Là en l'occurrence, Poulain appartient à un fonds d'investissement désormais, mais justement ça reste une marque française. Est-ce que le patriotisme industriel, ça part du consommateur ? Pour le chocolat, pour les verres Duralex aussi, on sait qu'à la verrerie Duralex à Orléans, il y a ce combat, c'était la semaine dernière aussi, des grandes marques qui parlent à tous les Français. C'est aux Français d'acheter français dans ces cas-là, s'ils y tiennent ? 

Disons que c'est un des éléments, je pense que ça joue un peu à la marge. Si on sait qu'un chocolat est français, qu'ils ont bien communiqué là-dessus, peut-être qu'avant les fêtes de Pâques, ils peuvent gagner quelques parts de marché, mais je pense que ce n'est qu'un critère parmi d'autres. Je voudrais juste donner un chiffre. On a créé en France l'année dernière 1 million d'entreprises. On en a fermé 53.000. Il faut voir les deux chiffres.

Alors pourquoi ? Parce qu'on multiplie les entreprises individuelles, bien sûr. Mais le mouvement n'est pas un mouvement de perte d'entreprises en ce moment, et c'est pour ça que je me suis amusé à mettre ces deux chiffres à côté. C’est-à-dire qu'ils se créent énormément d'entreprises dans de nouveaux secteurs, ils s'en ferment dans des secteurs en crise, notamment tout ce qui est autour de l'automobile, puisqu'on va vers la voiture électrique, et puis vers l'alimentation parce qu'on mange différemment.

Par contre, la bière monte par exemple, et le vin descend, le vin rouge, c'est vivant le marché. Moi, je suis sensible surtout aux ouvriers, aux gens qui travaillent dans ces entreprises. Ça, c'est un vrai sujet. Après, que l'entreprise circule dans la mondialisation, je crois qu'on n'y peut pas grand-chose.

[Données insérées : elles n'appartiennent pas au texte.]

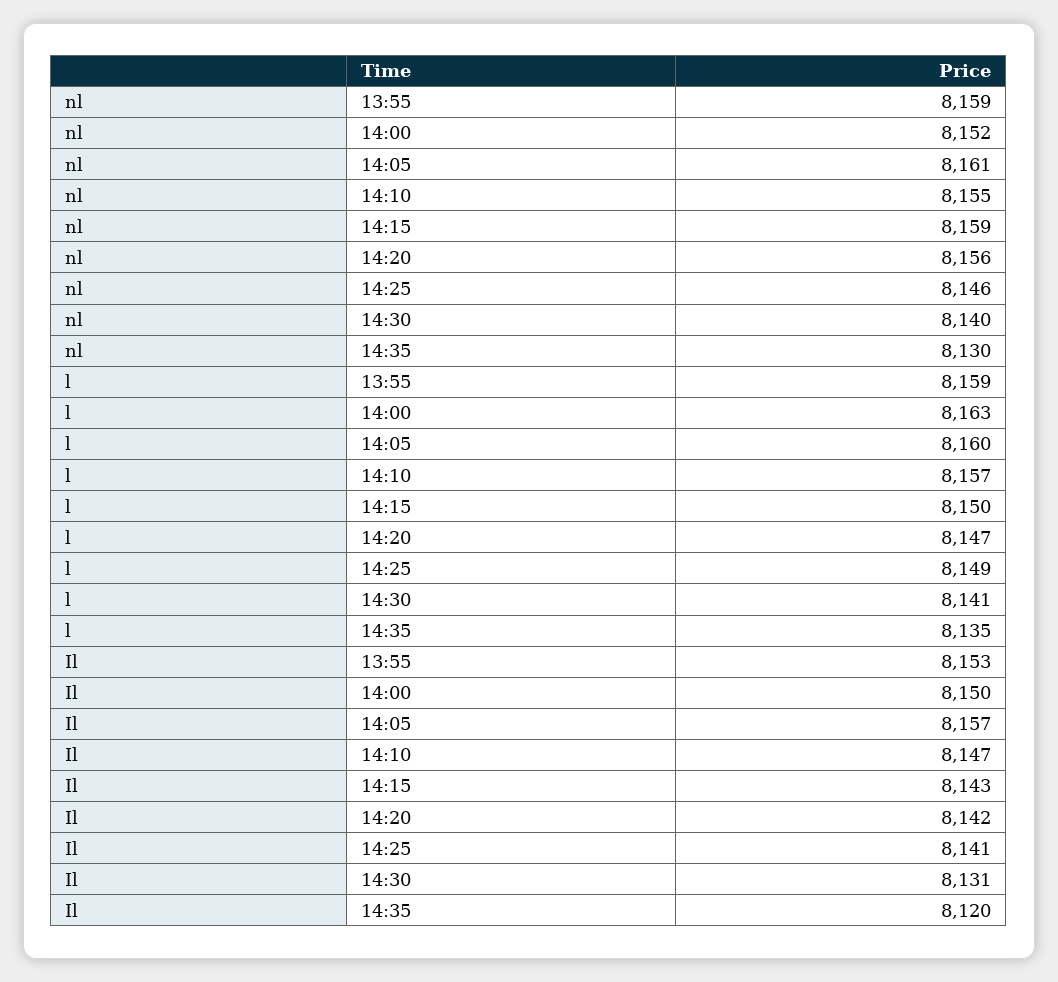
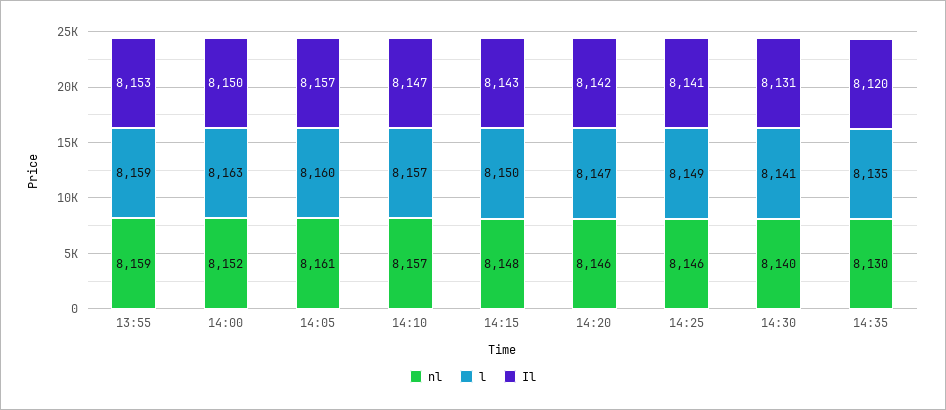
  {
    "nl": {
      "13:55": 8159,
      "14:00": 8152,
      "14:05": 8161,
-     "14:10": 8155,
+     "14:10": 8157,
-     "14:15": 8159,
+     "14:15": 8148,
-     "14:20": 8156,
+     "14:20": 8146,
      "14:25": 8146,
      "14:30": 8140,
      "14:35": 8130
    },
    "l": {
      "13:55": 8159,
      "14:00": 8163,
      "14:05": 8160,
      "14:10": 8157,
      "14:15": 8150,
      "14:20": 8147,
      "14:25": 8149,
      "14:30": 8141,
      "14:35": 8135
    },
    "Il": {
      "13:55": 8153,
      "14:00": 8150,
      "14:05": 8157,
      "14:10": 8147,
      "14:15": 8143,
      "14:20": 8142,
      "14:25": 8141,
      "14:30": 8131,
      "14:35": 8120
    }
  }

Justement, ces salariés, on les entendait hier dans les reportages, certains ont fait toute leur vie chez Poulain, ils témoignent de leur attachement à une institution, un lieu, une usine, une marque qui finalement passe de main en main. Il y a un vrai paradoxe, là, dans l'attachement qu'on peut avoir à quelque chose, qui finalement s'évapore au fil du temps ? 

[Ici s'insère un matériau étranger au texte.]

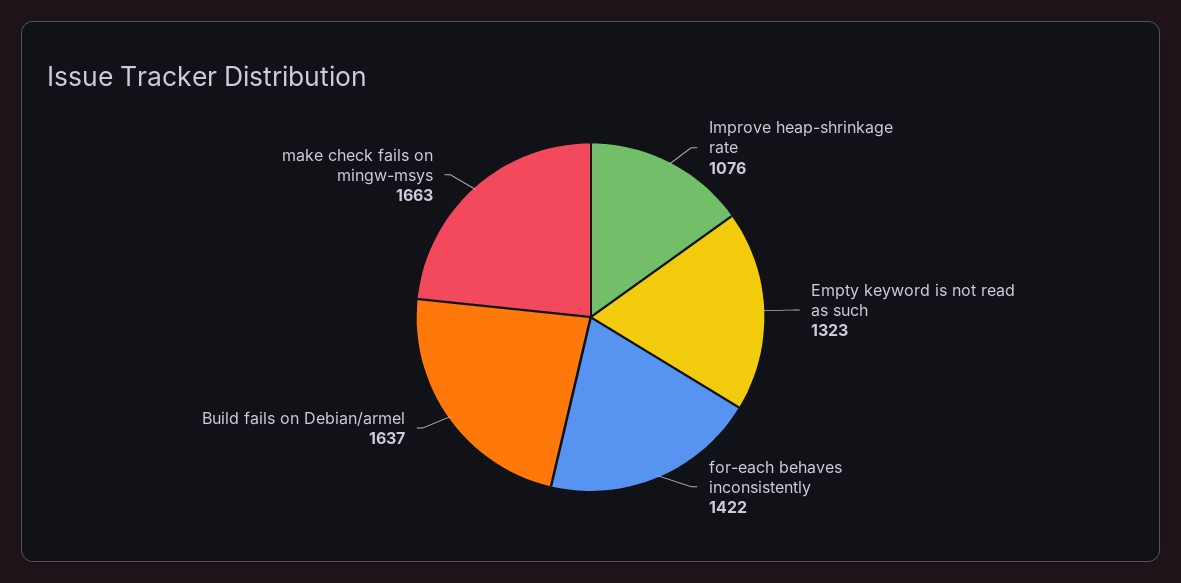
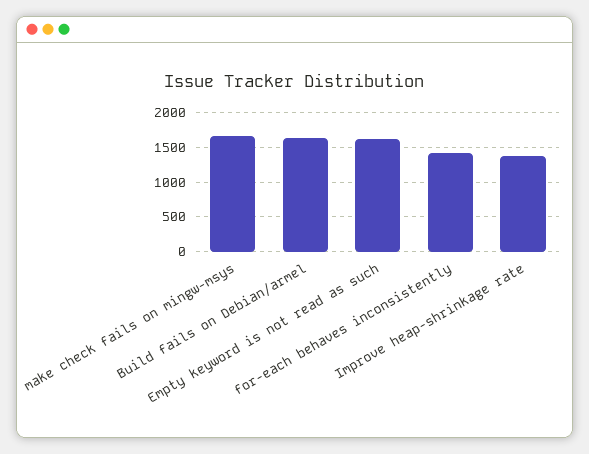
  {
-   "Improve heap-shrinkage rate": 1076,
+   "Improve heap-shrinkage rate": 1400,
-   "Empty keyword is not read as such": 1323,
+   "Empty keyword is not read as such": 1600,
    "for-each behaves inconsistently": 1422,
    "Build fails on Debian/armel": 1637,
    "make check fails on mingw-msys": 1663
  }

On est dans une société de discontinuité. Le problème, c'est qu'on a envie de les choisir, les discontinuités. Et quand elles nous sont imposées, si l'entreprise décide d'aller s'installer dans un pays où la main-d’œuvre est moins chère, c'est une très violente agression. Et donc effectivement, c'est une grande douleur. Donc ces gens méritent d'être soutenus, évidemment, mais on est dans ce monde de discontinuité, et je ne crois pas qu'on va en sortir.